Since the bay was only about nine feet deep in that spot, the jet came to rest in one piece with minimal damage. The occupants were even able to exit the plane without getting wet. Sound familiar?
What’s truly incredible is that even after being partially submerged in salt water, the aircraft was hauled out of the bay, repaired, and went on to fly again. In fact, it continued flying until almost 2002. The captain answered a question about what happened by replying, “As you Americans say, I f__k’d up.”
There are a surprising number of airplanes out there with histories like that. The Gimli Glider, an Air Canada 767 which ran out of fuel but glided safely to a landing at a closed airport, is one such famous example. The plane was repaired and went on to fly for another 25 years.
The Wikipedia entry on the Gimli Glider contains a list of 12 similar incidents where a multi-engine jet aircraft suffered the total loss of engine power. Pilot error, mis-fueling, sabotage, hijacking, bird strikes, extreme weather, volcanic ash encounters. It’s extraordinary rare, but it does happen. Unfortunately, most aircraft manufacturers don’t bother to consider the possibility of total power loss when they create their operating manuals.
I was glad to discover that Gulfstream does have procedures for the failure of both engines, and even provides glide ratios, distances, and airspeeds. I doubt they’ll ever need to be used, but it’s comforting to know the manufacturer has thought of such things. I understand from my sim partner that we’ll get to run that scenario in training before the checkride.
We’ve gone through the Quick Reference Handbook fairly well, and the instructor has pointed out a few “gotchas” which can take a small problem and turn it into a big one if you’re not careful. For example, the emergency landing gear extension procedure utilizes nitrogen gas stored in a pneumatic bottle to “blow down” the gear if it cannot be lowered via the aircraft’s hydraulic systems. It’s a single-use system — once the nitrogen has been discharged, that’s it, the bottle is empty. So you can’t afford to screw it up.

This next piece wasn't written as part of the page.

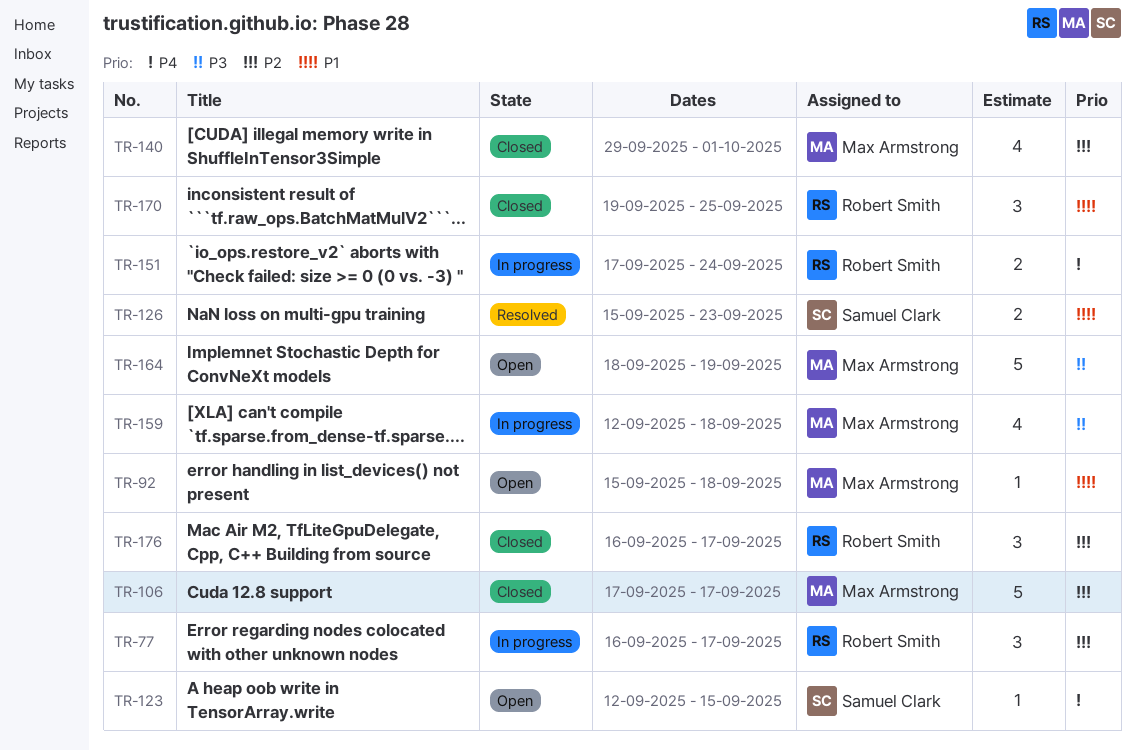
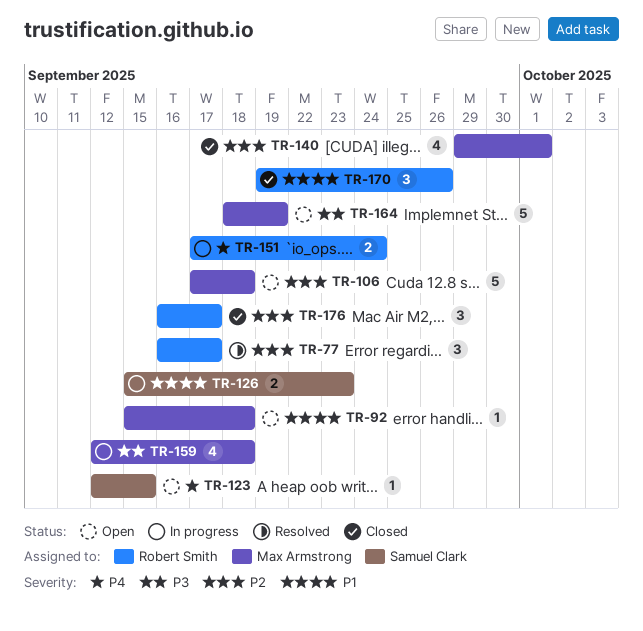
TR-77, status: In progress -> Resolved
TR-106, status: Closed -> Open
TR-106, due: Sep 17 -> Sep 18
TR-126, status: Resolved -> In progress
TR-170, due: Sep 25 -> Sep 26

Unfortunately, it is quite possible to bungle the procedure. If the dump value D-ring isn’t property stowed prior to pulling the T-handle to discharge the nitrogen, the gas will be vented overboard rather than lowering the gear. It’s vital that the D-ring is fully and completely pushing back in, yet this is conveyed as an easily overlooked note in the QRH procedure rather than being prominently displayed as it’s own dedicated item in the list. No one seems to know why it was written that way.
One of the students in the class read the procedure out loud and managed to miss stowing the D-ring. We were all surprised when our instructor said, “Congratulations. You just committed yourself to a gear-up landing”. Gulp! We were told that three-quarters of the people who read that procedure during training do the exact same thing. If that happens in a calm, quiet classroom, imagine how likely it might be in the heat of an actual emergency at night in bad weather after a long day of flying.
(Note to self: don’t be that guy).